■ WORK INSTRUCTIONS: Print out the data exactly, keeping every image out of it.

■ SOURCE MATERIAL:

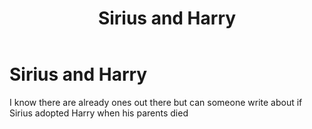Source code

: #+TITLE: Sirius and Harry

* Sirius and Harry
:PROPERTIES:
:Author: danny_5468
:Score: 2
:DateUnix: 1588211362.0
:DateShort: 2020-Apr-30
:FlairText: Request
:END:
I know there are already ones out there but can someone write about if Sirius adopted Harry when his parents died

■ RESPONSE:
Source code

: #+TITLE: Sirius and Harry

* Sirius and Harry
:PROPERTIES:
:Author: danny_5468
:Score: 2
:DateUnix: 1588211362.0
:DateShort: 2020-Apr-30
:FlairText: Request
:END:
I know there are already ones out there but can someone write about if Sirius adopted Harry when his parents died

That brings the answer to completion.